Un service censé cacher votre adresse mail qui la révèle sans effort, c’est un peu comme un coffre-fort dont la clé serait scotchée sur la porte. C’est pourtant le reproche adressé à Hide My Email, la fonction phare d’Apple pour protéger la boîte de réception de ses utilisateurs. Selon les informations rapportées, le service exposerait les véritables adresses e-mail des utilisateurs avec un minimum d’efforts, mettant potentiellement en danger des millions de personnes.
Points clés
- Hide My Email, la fonction iCloud+ d’Apple, exposerait les vraies adresses e-mail des utilisateurs avec peu d’efforts
- Apple serait au courant du problème depuis environ un an sans avoir publié de correctif
- Des millions d’utilisateurs pourraient voir leur adresse réelle identifiée malgré la promesse d’anonymat
Un rempart qui prend l’eau
Hide My Email fait partie de l’arsenal iCloud+ d’Apple. Le principe est simple et séduisant : au lieu de communiquer votre vraie adresse à un site ou une newsletter, le service génère une adresse relais aléatoire qui redirige les messages vers votre boîte réelle. De quoi limiter le pistage, le spam et les fuites en cascade. Sur le papier, une petite merveille de protection de la vie privée.

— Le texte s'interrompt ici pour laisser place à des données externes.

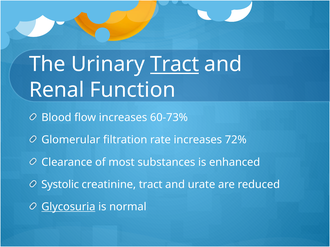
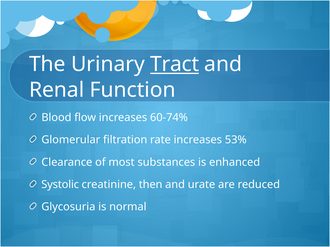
60-73%: 60-73% -> 60-74%
72%: 72% -> 53%
creatinine tract: tract -> then
Glycosuria underline: present -> none
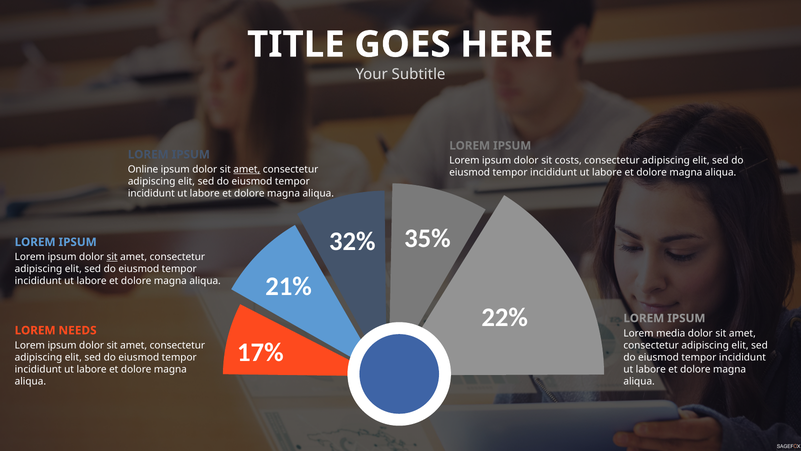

Sauf que le rempart présenterait une brèche. D’après les constats rapportés, il serait possible de remonter jusqu’à l’adresse réelle dissimulée derrière l’alias sans grande manipulation technique. Autrement dit, la promesse d’anonymat s’effondre là où elle devrait tenir bon.
Un an de silence à Cupertino
Le plus gênant n’est pas tant l’existence du problème que sa longévité. Apple aurait été alertée depuis environ un an sans avoir déployé de correctif. Pour une entreprise qui a fait de la confidentialité un argument marketing central, martelé à chaque keynote, le décalage entre le discours et les actes a de quoi faire tousser.
Les utilisateurs d’iCloud+ qui s’appuient sur Hide My Email pour cloisonner leur identité numérique se retrouvent donc avec une protection en trompe-l’œil. Millions d’adresses potentiellement identifiables, et un correctif toujours en attente : la vie privée vendue à prix d’abonnement mérite mieux qu’un délai d’un an.